There are many factors that may contribute to a running related injury (RRI). A past history of a previous injury is significant risk factor (1), and a high Q-angle has also been associated with running injuries in a recent systematic review (2) – see Figure 1. Other lower limb alignment characteristics such as leg length, foot arch high, and subtalar (rear foot) angle may also contribute to running injuries.
Figure 1 – Q-angle (Image: physio-pedia.com)
A study recently published in the European Journal of Sport Science (3) has added to the pool of evidence with some interesting results.
A group of 89 Brazilian recreational runners (average age 44 years, 35 km per week, 76% male) were recruited for a 12-week prospective study.
Runners were assessed at baseline for;
- Baseline survey (demographics, previous injury, running experience, frequency, mileage, duration, velocity, & shoe type)
- Leg length discrepancy (ASIS to medial malleolus)
- Q-angle (goniometer)
- Subtalar angle (Digital photo analyzed with AutoCAD software)
- Plantar arch index (digital photo on a podoscope analyzed with AutoCAD software)
Runners also had to meet some inclusion criteria; including that they were over 18 years of age, had been running on a regular basis for at least 6 months prior to the study, and that they were free of any health conditions that precluded them from running – including any musculoskeletal injuries.
The runners were followed up six times over the 12-week study period. During the trial, runners ran on average 3 times per week with a median distance of 29 kms per week.
This study also demonstrated a high RRI incidence with 55% of participants having had a previous running related injury. During the 12-week trial, 27% of the runners sustained an RRI, with a little over ¼ of these ‘new’ injuries being recurrences of old injuries. Muscle injuries and tendinopathies were the main type of injuries observed.
The main aim of this study was to assess any relationship between lower limb alignment and RRI. No significant relationship was observed between an injury and any measure of ‘alignment’ – limb length, Q-angle, subtalar angle, or plantar arch index (foot position).
There are a couple of important things to note about this study. Firstly, the participants are ‘recreational’ runners, running only 30-35km per week, so the injury profile of this group may be different to marathoners or elite runners. Secondly, the study only recruited and assessed 89 people – not bad, but it may not have enough power and sensitivity to detect the relationship between some injuries and lower limb alignment.

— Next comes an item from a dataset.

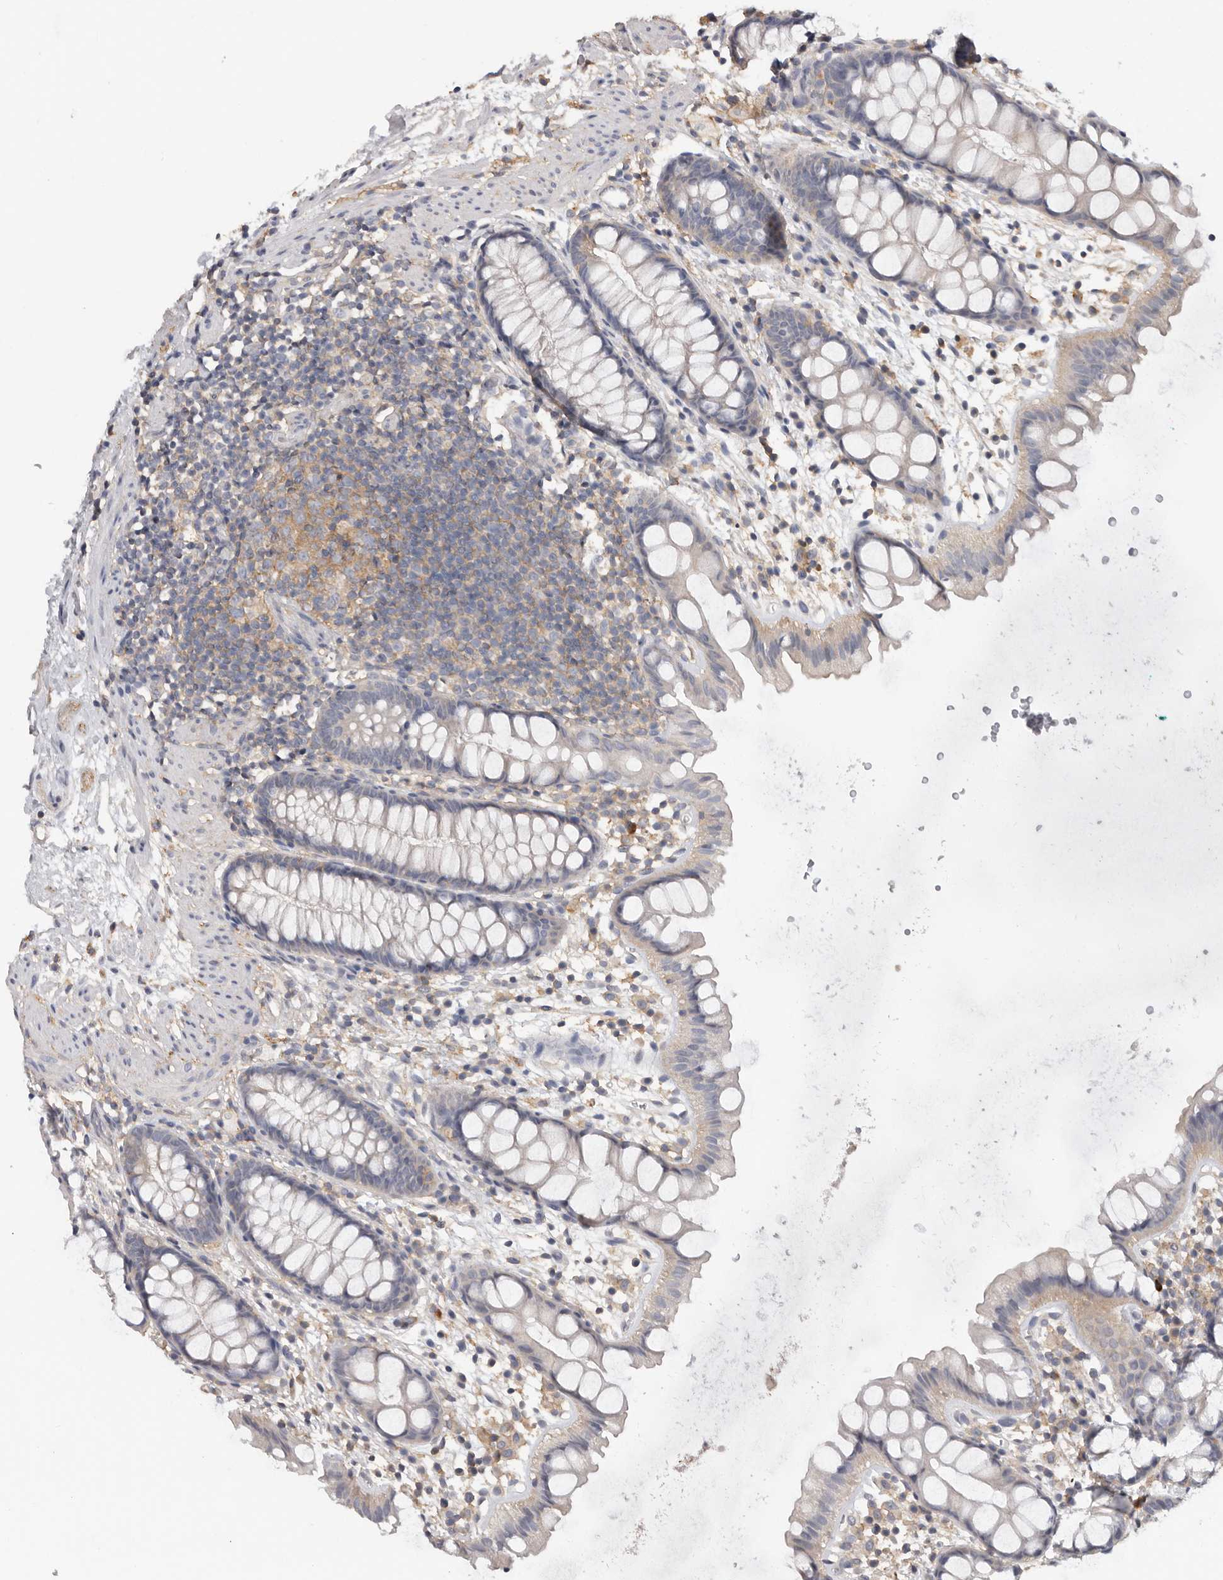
{"staining": {"intensity": "weak", "quantity": "<25%", "location": "cytoplasmic/membranous"}, "tissue": "rectum", "cell_type": "Glandular cells", "image_type": "normal", "snomed": [{"axis": "morphology", "description": "Normal tissue, NOS"}, {"axis": "topography", "description": "Rectum"}], "caption": "DAB (3,3'-diaminobenzidine) immunohistochemical staining of normal human rectum exhibits no significant staining in glandular cells. (DAB IHC, high magnification).", "gene": "WDTC1", "patient": {"sex": "female", "age": 65}}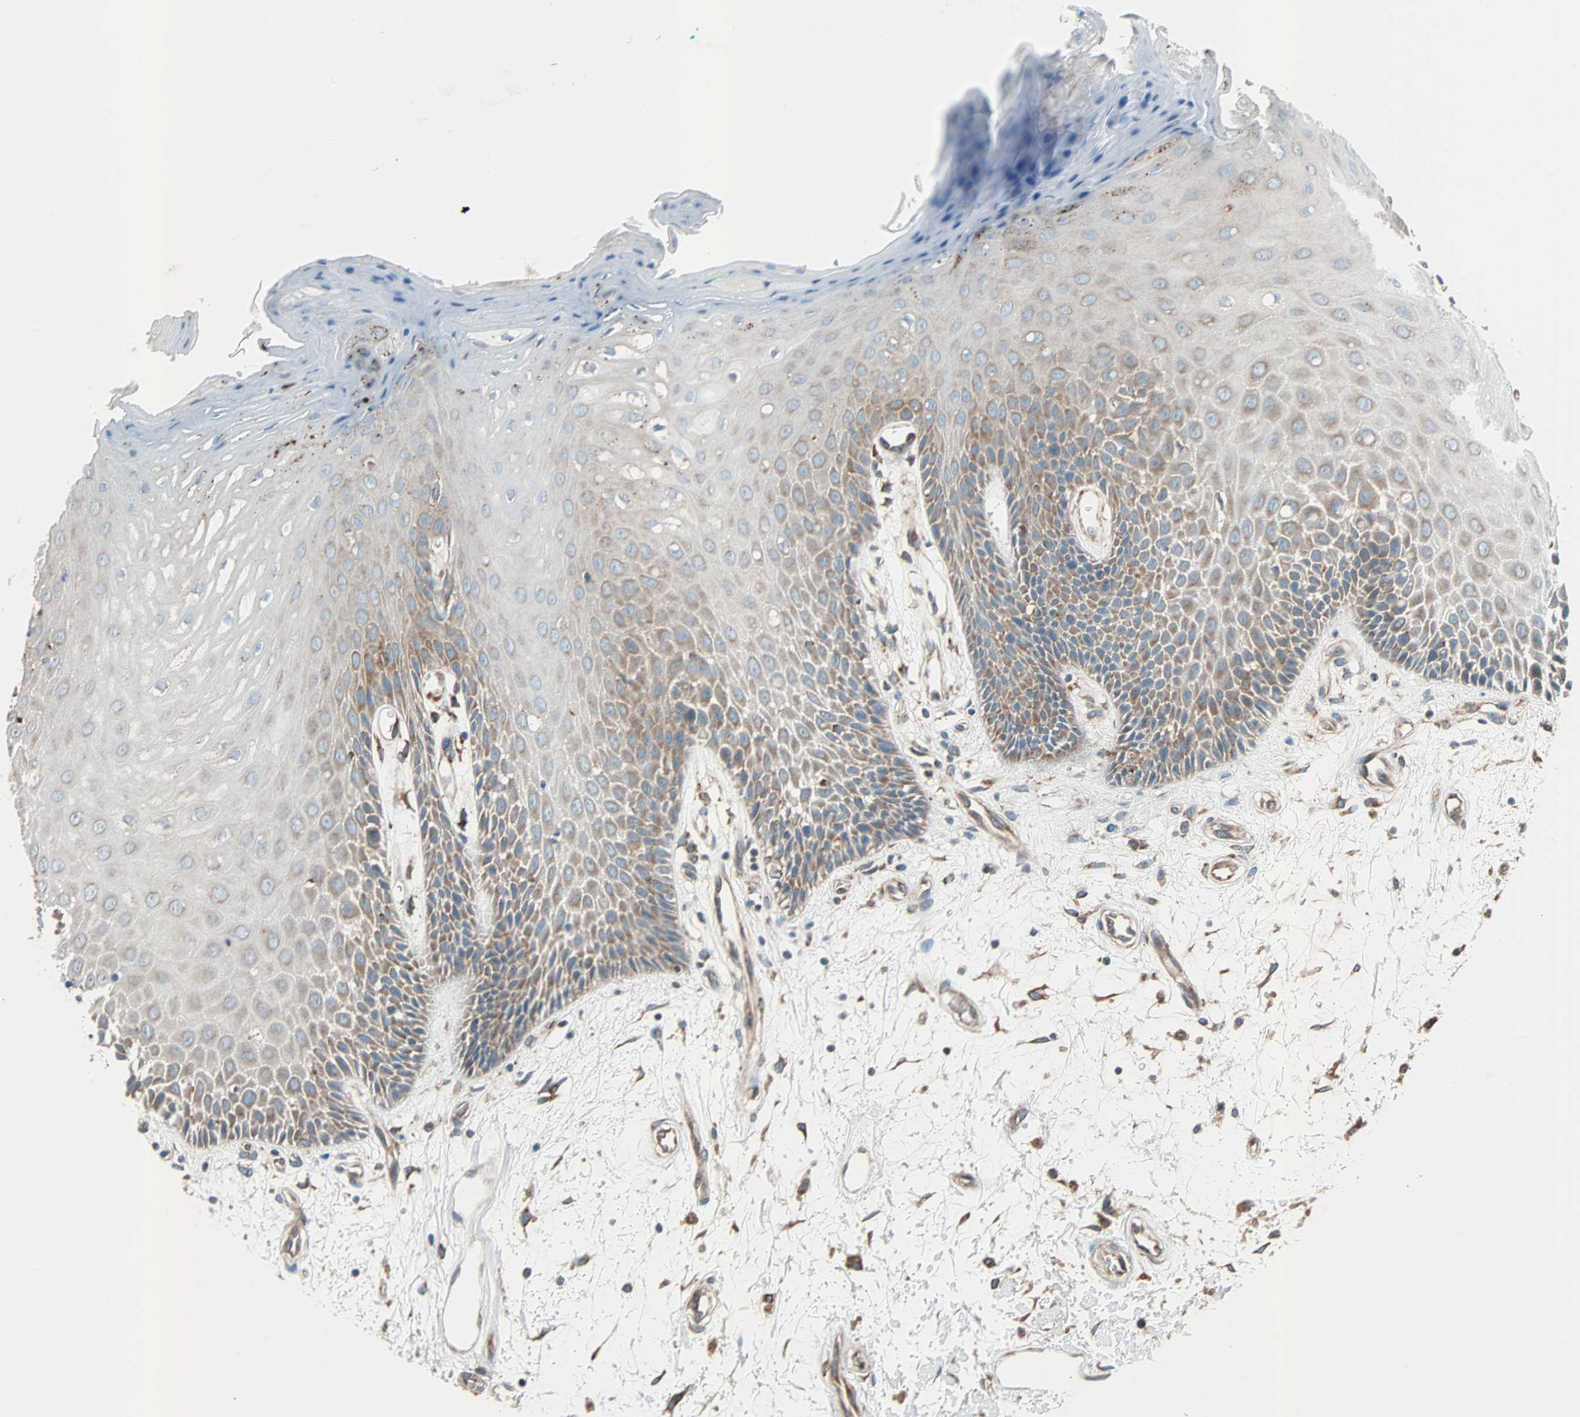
{"staining": {"intensity": "moderate", "quantity": "25%-75%", "location": "cytoplasmic/membranous"}, "tissue": "oral mucosa", "cell_type": "Squamous epithelial cells", "image_type": "normal", "snomed": [{"axis": "morphology", "description": "Normal tissue, NOS"}, {"axis": "morphology", "description": "Squamous cell carcinoma, NOS"}, {"axis": "topography", "description": "Skeletal muscle"}, {"axis": "topography", "description": "Oral tissue"}, {"axis": "topography", "description": "Head-Neck"}], "caption": "Immunohistochemical staining of normal human oral mucosa reveals 25%-75% levels of moderate cytoplasmic/membranous protein expression in approximately 25%-75% of squamous epithelial cells. (brown staining indicates protein expression, while blue staining denotes nuclei).", "gene": "PHYH", "patient": {"sex": "female", "age": 84}}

What I like about this study is that it used common clinical measures to assess lower limb alignment. Many health practitioners use some of these static measures such as foot position, altered leg length, or a high Q-angle as a reason for a running related injury. The results of this study suggest that’s not the case in recreational runners.
1. Junior, Luiz Carlos Hespanhol, Leonardo Oliveira Pena Costa, and Alexandre Dias Lopes. "Previous injuries and some training characteristics predict running-related injuries in recreational runners: a prospective cohort study." Journal of physiotherapy 59.4 (2013): 263-269.
2. Saragiotto, Bruno Tirotti, et al. "What are the main risk factors for running-related injuries?." Sports medicine 44.8 (2014): 1153-1163.
3. Hespanhol Junior, Luiz Carlos, et al. "Lower limb alignment characteristics are not associated with running injuries in runners: Prospective cohort study." European Journal of Sport Science (2016): 1-8.